Forecasting tools: These look at a bidstream and the other campaign inputs and try to forecast how many impressions you’ll get, the audience size, etc. InMobi does this, among many others.

There are many, many more that do many more things, but you get the idea of how many different vendors and 3rd party tools are involved. Most are at the DSP level, but there’s a whole raft of them for publishers as well.

WHAT KIND OF ADS CAN YOU ACTUALLY BUY?

This is an excellent question, and the answer is that there are quite a lot. Too many to cover in a single blog post. Let’s quickly go through the main categories and what they are with some examples of publishers.

Display - Typical banner ads. These can be on a website or in an app.

Video - Open video. Same idea as banner ads.

CTV - This is stuff like Hulu on Roku-enabled devices. It is still video, but the context is specific enough that it’s worth breaking out on its own. OTT (Over The Top) is a larger umbrella term that includes things like Hulu on mobile phones, so for CTV, the device matters a lot.

Audio - This is usually either streaming (Spotify, Pandora, digital radio, etc.) or downloaded podcasts.
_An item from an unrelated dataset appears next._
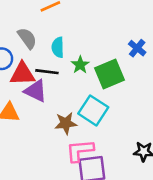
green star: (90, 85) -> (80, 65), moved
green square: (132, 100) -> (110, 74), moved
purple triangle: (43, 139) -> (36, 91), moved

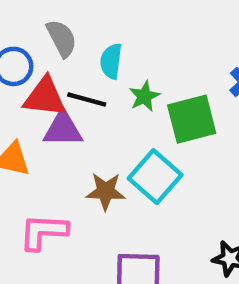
purple triangle: (36, 91) -> (63, 129), turned -35
pink L-shape: (80, 151) -> (43, 232), moved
There are notable areas it's expanding into, though, like in-video game, audiobooks, live streaming, and more.

DOOH - Digital billboards are increasingly being bought programmatically via DSP platforms these days.

Native - This is things like Taboola, which look like small article-like images and text that appear around news articles.

Legacy media - Stuff like am/fm radio and broadcast/cable television (referred to as linear) is slowly being sold via DSP platforms.

This gets us mostly up to speed on the fundamentals. For part 2 of this series, we’ll dive into exactly how bidding works, the various auction mechanics at play, and what in the world is 'supply path optimization.' In addition, we’ll talk about actionable next steps, like what platforms can be used to do everything we’ve been talking about. For part 3 of the series, we’ll dive into the common pitfalls I see folks make as a platform owner and someone that’s done this for nearly a decade, as well as strategies to help you get the most out of your ad dollars.